» Activity: Where does the string "such" occur in the entries below? Copy every line where it does.

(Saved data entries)
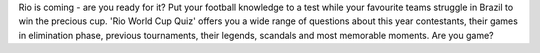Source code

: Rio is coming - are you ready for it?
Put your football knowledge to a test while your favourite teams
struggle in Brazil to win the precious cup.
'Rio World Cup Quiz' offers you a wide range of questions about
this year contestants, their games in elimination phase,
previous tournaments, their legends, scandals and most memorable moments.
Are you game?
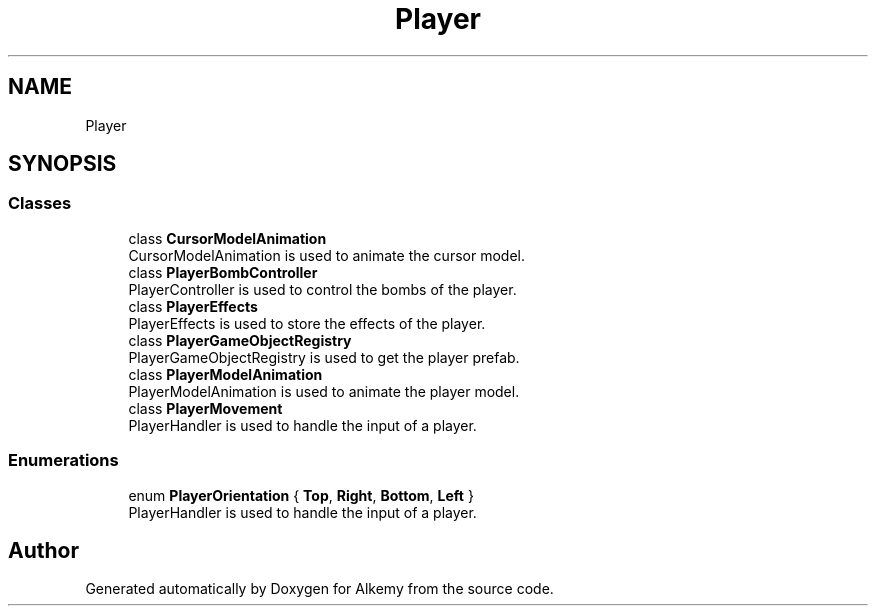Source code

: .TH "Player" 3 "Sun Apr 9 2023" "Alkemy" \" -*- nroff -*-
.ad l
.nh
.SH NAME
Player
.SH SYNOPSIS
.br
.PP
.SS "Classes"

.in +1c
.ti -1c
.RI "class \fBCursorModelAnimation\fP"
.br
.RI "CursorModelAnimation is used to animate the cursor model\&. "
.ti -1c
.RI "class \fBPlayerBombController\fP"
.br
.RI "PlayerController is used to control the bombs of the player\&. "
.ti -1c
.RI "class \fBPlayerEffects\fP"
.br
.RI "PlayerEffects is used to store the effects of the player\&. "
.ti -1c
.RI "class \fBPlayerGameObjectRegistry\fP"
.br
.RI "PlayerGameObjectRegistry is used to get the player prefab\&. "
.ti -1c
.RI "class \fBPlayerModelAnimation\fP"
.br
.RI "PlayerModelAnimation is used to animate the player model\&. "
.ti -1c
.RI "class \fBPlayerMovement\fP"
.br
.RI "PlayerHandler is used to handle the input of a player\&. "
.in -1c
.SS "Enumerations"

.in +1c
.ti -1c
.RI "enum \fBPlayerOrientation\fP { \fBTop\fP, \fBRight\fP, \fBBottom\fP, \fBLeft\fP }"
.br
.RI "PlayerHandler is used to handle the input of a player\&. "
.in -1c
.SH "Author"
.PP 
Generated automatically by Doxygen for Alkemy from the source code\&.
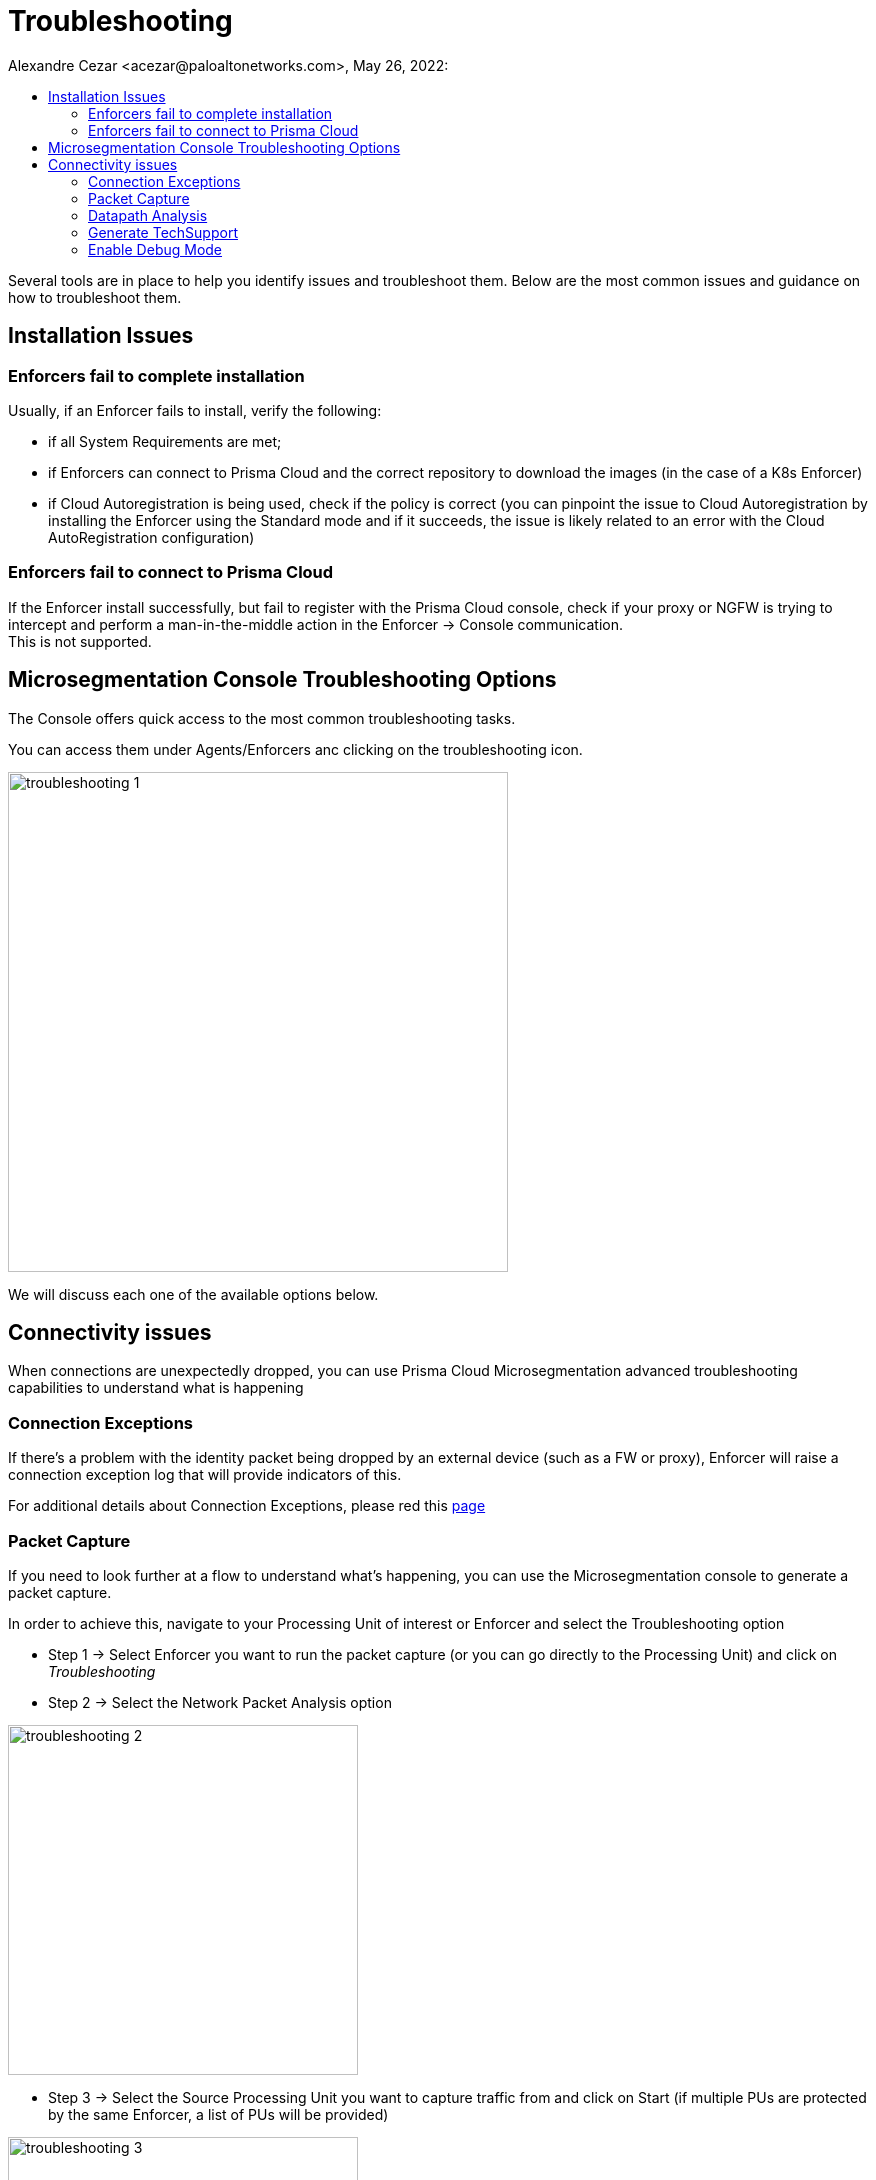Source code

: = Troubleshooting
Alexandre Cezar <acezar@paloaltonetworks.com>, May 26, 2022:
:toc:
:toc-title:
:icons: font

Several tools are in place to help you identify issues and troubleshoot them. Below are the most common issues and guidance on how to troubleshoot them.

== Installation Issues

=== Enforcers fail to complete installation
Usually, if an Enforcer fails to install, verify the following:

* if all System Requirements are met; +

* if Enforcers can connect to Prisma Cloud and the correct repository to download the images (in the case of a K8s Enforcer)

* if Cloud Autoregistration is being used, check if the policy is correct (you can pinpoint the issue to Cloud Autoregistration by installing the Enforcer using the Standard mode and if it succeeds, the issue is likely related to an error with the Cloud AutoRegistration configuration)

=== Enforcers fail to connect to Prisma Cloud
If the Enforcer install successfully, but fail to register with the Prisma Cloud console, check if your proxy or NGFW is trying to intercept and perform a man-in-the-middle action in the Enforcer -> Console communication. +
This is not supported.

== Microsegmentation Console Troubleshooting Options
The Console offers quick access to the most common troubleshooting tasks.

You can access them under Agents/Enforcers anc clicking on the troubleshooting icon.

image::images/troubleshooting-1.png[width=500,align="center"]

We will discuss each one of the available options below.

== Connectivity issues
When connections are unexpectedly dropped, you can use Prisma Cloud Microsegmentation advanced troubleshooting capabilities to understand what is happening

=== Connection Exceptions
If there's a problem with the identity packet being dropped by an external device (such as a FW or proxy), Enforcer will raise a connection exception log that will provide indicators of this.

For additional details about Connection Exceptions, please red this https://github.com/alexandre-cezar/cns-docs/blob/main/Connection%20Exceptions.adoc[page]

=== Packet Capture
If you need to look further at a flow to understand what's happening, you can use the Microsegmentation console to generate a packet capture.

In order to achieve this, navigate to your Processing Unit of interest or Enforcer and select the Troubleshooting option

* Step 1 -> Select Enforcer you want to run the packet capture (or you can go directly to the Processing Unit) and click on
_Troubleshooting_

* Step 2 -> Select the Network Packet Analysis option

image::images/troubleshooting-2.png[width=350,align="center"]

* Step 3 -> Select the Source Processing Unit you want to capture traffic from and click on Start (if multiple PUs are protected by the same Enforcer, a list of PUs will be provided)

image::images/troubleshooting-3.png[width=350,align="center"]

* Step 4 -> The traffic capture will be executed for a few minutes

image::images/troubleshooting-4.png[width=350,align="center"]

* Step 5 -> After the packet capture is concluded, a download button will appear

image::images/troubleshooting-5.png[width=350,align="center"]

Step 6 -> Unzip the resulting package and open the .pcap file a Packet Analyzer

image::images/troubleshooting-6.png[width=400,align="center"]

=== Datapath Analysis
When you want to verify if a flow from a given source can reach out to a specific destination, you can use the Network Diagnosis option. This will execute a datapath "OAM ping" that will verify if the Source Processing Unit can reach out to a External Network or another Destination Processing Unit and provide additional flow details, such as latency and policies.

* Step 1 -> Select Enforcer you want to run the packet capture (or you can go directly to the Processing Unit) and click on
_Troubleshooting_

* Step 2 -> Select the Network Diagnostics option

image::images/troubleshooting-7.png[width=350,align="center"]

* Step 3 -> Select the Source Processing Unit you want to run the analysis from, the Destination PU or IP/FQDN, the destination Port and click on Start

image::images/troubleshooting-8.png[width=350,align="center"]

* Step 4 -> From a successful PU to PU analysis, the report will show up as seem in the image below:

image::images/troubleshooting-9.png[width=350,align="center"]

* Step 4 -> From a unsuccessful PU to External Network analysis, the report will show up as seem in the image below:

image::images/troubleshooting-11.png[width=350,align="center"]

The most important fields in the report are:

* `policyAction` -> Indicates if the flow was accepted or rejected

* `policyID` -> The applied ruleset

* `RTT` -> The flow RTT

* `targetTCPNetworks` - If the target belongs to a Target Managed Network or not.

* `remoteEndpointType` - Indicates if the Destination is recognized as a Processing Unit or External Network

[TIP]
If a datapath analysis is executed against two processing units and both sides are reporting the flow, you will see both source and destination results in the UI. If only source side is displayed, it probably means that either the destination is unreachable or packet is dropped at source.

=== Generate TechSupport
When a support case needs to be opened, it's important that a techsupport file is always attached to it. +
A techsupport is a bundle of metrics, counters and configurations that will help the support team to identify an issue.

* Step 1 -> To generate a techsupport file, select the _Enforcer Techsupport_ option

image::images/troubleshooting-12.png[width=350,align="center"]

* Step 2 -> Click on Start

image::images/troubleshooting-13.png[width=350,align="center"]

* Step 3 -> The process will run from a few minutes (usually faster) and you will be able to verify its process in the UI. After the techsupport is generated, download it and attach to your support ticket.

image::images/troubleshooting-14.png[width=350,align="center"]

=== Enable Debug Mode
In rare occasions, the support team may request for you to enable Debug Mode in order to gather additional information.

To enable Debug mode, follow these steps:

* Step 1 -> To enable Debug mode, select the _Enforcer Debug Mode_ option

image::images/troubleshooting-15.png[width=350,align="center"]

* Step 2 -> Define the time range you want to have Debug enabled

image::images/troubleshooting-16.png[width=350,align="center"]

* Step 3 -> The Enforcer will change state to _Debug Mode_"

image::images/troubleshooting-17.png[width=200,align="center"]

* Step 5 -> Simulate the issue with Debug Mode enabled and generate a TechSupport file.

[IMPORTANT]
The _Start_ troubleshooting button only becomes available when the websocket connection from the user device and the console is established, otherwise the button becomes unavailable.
...
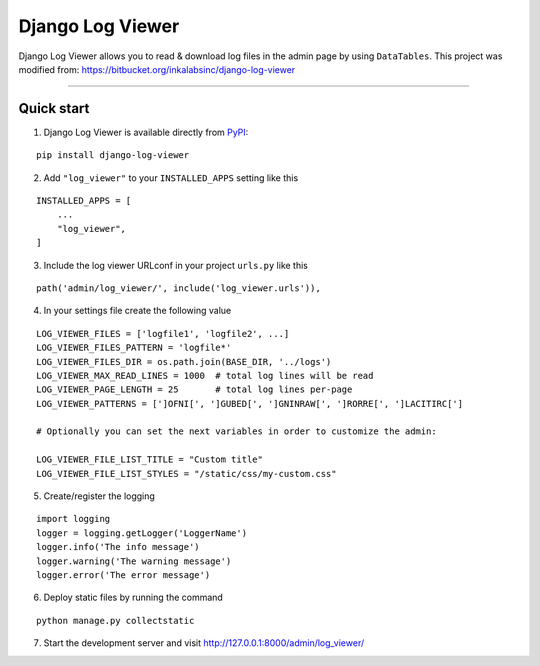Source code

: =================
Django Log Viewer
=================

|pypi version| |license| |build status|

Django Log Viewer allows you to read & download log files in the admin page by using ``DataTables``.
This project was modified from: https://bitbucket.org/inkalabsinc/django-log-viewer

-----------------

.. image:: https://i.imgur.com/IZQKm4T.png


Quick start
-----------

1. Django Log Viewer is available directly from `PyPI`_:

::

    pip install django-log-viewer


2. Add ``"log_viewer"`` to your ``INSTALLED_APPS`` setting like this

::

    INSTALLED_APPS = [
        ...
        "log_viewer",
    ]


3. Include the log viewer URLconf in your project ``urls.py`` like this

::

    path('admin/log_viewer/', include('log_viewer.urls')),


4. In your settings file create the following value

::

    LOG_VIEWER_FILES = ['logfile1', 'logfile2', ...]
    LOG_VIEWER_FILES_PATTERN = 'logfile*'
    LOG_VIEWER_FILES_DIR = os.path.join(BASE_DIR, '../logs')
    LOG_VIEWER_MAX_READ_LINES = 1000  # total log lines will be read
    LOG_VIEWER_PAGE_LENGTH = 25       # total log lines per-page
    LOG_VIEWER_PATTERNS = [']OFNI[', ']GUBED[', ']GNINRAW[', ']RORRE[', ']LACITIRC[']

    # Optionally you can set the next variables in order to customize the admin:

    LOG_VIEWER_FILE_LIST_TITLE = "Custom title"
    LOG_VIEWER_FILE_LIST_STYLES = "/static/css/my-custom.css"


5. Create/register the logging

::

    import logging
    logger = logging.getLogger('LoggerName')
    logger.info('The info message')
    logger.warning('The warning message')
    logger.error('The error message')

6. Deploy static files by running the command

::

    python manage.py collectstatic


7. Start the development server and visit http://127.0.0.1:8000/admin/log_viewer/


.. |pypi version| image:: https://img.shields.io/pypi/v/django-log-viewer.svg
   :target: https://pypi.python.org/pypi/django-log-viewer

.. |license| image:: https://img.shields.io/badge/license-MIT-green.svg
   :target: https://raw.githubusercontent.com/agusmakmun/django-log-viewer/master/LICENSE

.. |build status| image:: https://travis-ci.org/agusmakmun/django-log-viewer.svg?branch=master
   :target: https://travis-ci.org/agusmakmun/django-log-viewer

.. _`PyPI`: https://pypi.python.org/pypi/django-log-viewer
--
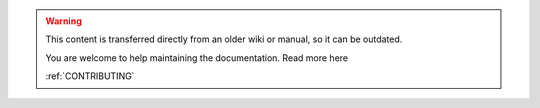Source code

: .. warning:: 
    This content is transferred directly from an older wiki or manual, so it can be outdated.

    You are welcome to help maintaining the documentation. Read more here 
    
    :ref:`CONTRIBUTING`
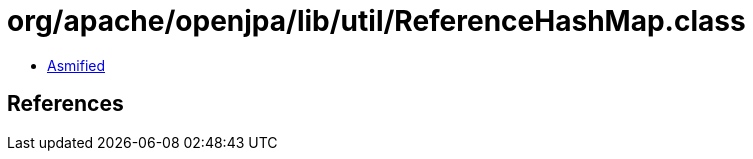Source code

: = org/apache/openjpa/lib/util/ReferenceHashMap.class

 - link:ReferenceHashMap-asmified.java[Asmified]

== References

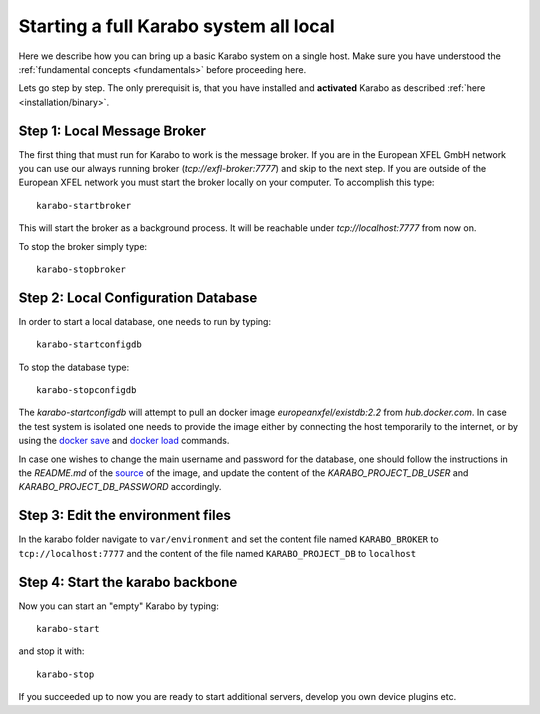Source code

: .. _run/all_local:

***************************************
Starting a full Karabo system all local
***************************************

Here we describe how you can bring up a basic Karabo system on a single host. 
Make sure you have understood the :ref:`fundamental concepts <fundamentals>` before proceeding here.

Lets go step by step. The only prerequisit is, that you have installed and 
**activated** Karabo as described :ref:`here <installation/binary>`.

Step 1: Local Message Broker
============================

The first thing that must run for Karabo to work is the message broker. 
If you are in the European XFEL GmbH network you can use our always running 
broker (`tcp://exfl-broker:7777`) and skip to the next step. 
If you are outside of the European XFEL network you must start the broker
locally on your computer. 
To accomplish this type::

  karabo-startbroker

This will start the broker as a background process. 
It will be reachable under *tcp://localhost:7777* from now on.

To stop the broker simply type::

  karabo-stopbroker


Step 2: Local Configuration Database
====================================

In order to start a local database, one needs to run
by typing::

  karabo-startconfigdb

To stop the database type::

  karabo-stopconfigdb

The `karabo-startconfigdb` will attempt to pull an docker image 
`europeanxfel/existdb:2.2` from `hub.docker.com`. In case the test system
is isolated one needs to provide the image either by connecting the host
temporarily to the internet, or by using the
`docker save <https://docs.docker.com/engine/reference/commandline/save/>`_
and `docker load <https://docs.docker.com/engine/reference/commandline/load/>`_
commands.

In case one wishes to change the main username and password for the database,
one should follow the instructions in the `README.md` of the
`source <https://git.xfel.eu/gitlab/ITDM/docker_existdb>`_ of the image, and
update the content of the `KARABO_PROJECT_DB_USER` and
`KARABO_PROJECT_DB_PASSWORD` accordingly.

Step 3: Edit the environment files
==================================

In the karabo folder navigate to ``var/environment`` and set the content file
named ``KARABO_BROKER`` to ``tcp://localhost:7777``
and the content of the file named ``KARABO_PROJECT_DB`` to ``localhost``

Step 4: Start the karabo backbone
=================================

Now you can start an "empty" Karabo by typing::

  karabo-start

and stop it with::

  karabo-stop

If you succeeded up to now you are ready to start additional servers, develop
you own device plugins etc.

» Written solution:
If there's a problem with the identity packet being dropped by an external device (such as a FW or proxy), Enforcer will raise a connection exception log that will provide indicators of this.
When you want to verify if a flow from a given source can reach out to a specific destination, you can use the Network Diagnosis option. This will execute a datapath "OAM ping" that will verify if the Source Processing Unit can reach out to a External Network or another Destination Processing Unit and provide additional flow details, such as latency and policies.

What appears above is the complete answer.